Matt (who I play) would kind of be a beautiful swan today, but he’s a real ugly duckling in the go-go eighties. He doesn’t know what he wants to do coming out of college. I think 60% of kids coming out of college today go home and live with their folks now.

TF: I’d say at least 60%, especially now.

TG: That was not true in 1988, and it’s why we set it there. Then when you are dealing with a real story like that or a real character juxtaposed with that time, we really wanted to avoid the temptation of having returned.

It’s so much fun to have the girl with the crimped hair, you want to show all those things, but you really don’t want to show the brick cell phone, or have someone say “CD’s will never happen”, or the temptation of anything that spoofs the eighties. You just want it to be of the eighties.

The director kept saying “Could we make it like a movie that was made in the eighties, and then was just put in the vault, and then someone just happens to have blown the dust off, and had never seen it.”

The music, there are some really silly eighties songs (“Rock Me Amadeus”), and we wanted to avoid all that. The soundtrack is great. The first thing we did (when we had the idea) was to make kind of a mix-tape of our favorite songs from the eighties. The parameters were they couldn’t be songs that had grown so classic that you don’t know what time they are from. There are some U2 songs and some  Journey songs that you think could be from any time.

TF: So you wanted distinctly eighties songs?
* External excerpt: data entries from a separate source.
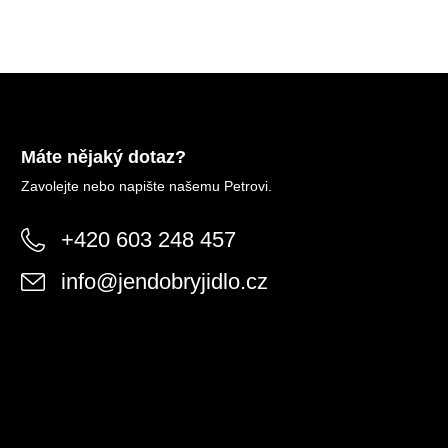
Máte nějaký dotaz?
Zavolejte nebo napište našemu Petrovi.
+420 603 248 457
info
@
jendobryjidlo.cz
TG: Yeah, but not so distinct, like “Walk Like a Dinosaur”, that you can’t believe how bad it is, that’s more for the spoof type films. We are kind of in the middle area, you know when the girl walks into the party, it starts playing “Bettie Davis Eyes”.

There’s something really great about that song, it is very “of the eighties”. Or when we steal the car, “Straight Outta Compton” starts playing. It was great to have the songs be of the emotion that the character was playing, not just laid over the film after the fact.

TF: As far as the cast goes, I was wondering about Michael Biehn, is that a little nod to the eighties since he was such a big star during the eighties?

TG: Sure, we wanted to have someone from the eighties play the dad, but again, the thing is we wanted someone who is still a great actor, and in tons of stuff today. It wasn’t like he was so of the eighties that he doesn’t exist today, but he made a big splash in the eighties, and he is great. He’s very funny, and he plays our dad character really well, with a lot of gravitas.

TF: Did you have any other upcoming projects you would like to tell us about?

TG: There is a film coming out next year (The Double)  with me and Richard Gere, it’s a great movie.

TF: Just a quick question about Predators. Looking over your whole filmography, it’s very well rounded, but you tend to lean toward the lighter fare. Was it strange to be in a genre film like Predators?

TG: When I first started acting on That 70’s Show, I remember not taking any projects the first summer because they were all kind of alike. There were a lot of teen movies at that time, so the first movie I was in was Traffic. I remember thinking, “This is really great.” because I like doing everything, I want to have a passport to be able to do everything.

That perception is probably there because of That 70’s Show, because I did 180 episodes of it. I liked doing Mona Lisa Smile, that was kind of a different genre. Spiderman is kind of three different genres. I thought Predators was great, playing a psycho-killer was fun.